Hip hop, non tanto per i suoni ma perché faceva incazzare i miei genitori. Ero un ragazzino. Quando mia madre entrava in stanza, sentiva tutte quelle parolacce dei rapper e usciva sbattendo la porta con disgusto (ride, ndr). Anni dopo ho apprezzato di più i suoni, specie i breaks della prima scena hardcore contenuti nei mixtape che gli amici più grandi facevano girare. Da lì all’ascolto della jungle su radio Kiss il passo è stato breve. Di notte registravo le trasmissioni, la mattina dopo le ascoltavo sul walkman mentre andavo a scuola. Finché non ho incontrato Mark, che mi ha introdotto all’elettronica e alla techno, e mi ha anche insegnato a usare i software con cui faccio musica oggi.

Quali artisti da Manchester suggeriresti in questo momento?
Mi piacciono le produzioni di Kevin McAuley (Pangaea) e Holy Other. Non sono aggiornatissimo sulle ultime novità perché da qualche mese sono diventato padre e ho poco tempo per gli ascolti. Sento volentieri vecchie composizioni di artisti d’avanguardia, come Delia Derbyshire, Daphne Oram, Philip Jeck e William Basinski. Tra i musicisti e compositori più recenti adoro John Maus: mi esalta quando le sue linee di basso si avvicinano ai Joy Division, ovviamente non quando i suoi testi sono esilaranti (ride, ndr).

Cosa insegneresti a tuo figlio? Cosa gli faresti ascoltare?
Non voglio forzarlo, gli darei un motivo per ribellarsi.

E se ascoltasse spontaneamente Justin Bieber?
Cosa? Gli spezzerei le gambe! Ti racconto una scena divertente: quando era ancora nell’utero, ho messo le cuffie sulla pancia della mamma facendogli ascoltare Madlib e lui ha cominciato a scalciare di brutto.
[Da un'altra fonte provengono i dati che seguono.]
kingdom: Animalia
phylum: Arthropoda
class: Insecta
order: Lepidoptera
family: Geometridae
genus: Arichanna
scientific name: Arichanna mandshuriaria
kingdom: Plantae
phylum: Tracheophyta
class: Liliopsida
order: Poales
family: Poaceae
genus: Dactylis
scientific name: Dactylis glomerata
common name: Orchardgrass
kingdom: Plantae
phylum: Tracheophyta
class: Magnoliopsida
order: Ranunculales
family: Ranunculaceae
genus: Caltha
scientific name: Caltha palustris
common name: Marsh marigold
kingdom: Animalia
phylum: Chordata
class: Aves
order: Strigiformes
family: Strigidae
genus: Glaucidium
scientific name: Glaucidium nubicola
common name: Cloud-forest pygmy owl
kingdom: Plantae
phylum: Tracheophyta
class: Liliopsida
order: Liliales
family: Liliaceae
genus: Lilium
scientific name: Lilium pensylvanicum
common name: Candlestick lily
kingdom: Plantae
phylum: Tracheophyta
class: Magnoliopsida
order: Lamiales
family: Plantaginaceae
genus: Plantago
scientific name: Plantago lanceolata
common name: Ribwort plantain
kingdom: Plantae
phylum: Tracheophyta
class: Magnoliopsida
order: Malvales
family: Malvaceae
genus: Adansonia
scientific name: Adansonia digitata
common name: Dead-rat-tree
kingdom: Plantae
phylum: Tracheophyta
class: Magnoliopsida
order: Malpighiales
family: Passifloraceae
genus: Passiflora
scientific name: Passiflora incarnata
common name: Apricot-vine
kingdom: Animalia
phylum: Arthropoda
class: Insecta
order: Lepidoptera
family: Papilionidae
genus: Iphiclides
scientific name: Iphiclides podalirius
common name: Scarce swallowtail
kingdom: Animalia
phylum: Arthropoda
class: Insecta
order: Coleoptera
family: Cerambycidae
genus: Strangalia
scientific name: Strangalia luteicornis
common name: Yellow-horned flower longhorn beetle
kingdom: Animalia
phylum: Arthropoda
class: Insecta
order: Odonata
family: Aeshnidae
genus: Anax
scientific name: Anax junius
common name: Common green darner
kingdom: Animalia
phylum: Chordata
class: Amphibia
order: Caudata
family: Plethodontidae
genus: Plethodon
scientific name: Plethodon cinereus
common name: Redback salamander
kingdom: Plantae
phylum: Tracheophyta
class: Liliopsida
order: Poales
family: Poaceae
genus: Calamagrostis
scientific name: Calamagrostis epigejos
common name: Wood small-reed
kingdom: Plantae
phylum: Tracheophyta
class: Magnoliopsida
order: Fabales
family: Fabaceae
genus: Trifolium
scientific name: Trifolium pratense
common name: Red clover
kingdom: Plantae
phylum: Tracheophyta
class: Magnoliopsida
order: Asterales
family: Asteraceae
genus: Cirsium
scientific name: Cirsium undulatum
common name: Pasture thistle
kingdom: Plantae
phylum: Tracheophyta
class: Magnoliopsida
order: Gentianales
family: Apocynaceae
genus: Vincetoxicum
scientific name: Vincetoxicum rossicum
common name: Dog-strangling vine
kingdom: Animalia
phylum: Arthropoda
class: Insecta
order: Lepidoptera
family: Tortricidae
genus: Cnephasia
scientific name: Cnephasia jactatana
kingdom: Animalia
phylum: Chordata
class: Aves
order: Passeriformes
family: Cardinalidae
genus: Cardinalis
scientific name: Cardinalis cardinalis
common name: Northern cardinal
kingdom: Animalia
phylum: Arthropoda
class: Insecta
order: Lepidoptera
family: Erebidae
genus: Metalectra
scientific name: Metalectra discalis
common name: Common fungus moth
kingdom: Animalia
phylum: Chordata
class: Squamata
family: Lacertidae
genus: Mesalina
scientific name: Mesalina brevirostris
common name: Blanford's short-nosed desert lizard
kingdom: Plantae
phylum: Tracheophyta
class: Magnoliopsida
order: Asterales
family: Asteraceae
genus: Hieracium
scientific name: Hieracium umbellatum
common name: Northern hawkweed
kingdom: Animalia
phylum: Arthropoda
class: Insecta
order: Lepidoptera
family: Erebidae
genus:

La mia ragazza ha iniziato a gridare: “He’s going mental! He’s going mental! Spegni le cuffie!”. Dopo che è nato, gli hanno regalato un giocattolo con una melodia che lo rilassa, ma a me non piace. Ho provato a sostituirlo con la mia musica, ha iniziato a urlare finché non l’ho tolta e rimesso in funzione il giocattolo, oppure azionato…l’asciugacapelli. Uno dei miei compagni di lavoro sulla quarantina, tuttora nel giro hardcore, jungle e hi nrg, ha una figlia di cinque anni. Quando la va a prendere a scuola, spegne il lettore CD e accende la radio. Lei, con accento mancuniano marcatissimo, protesta: “No daddy, hardcoooore!”.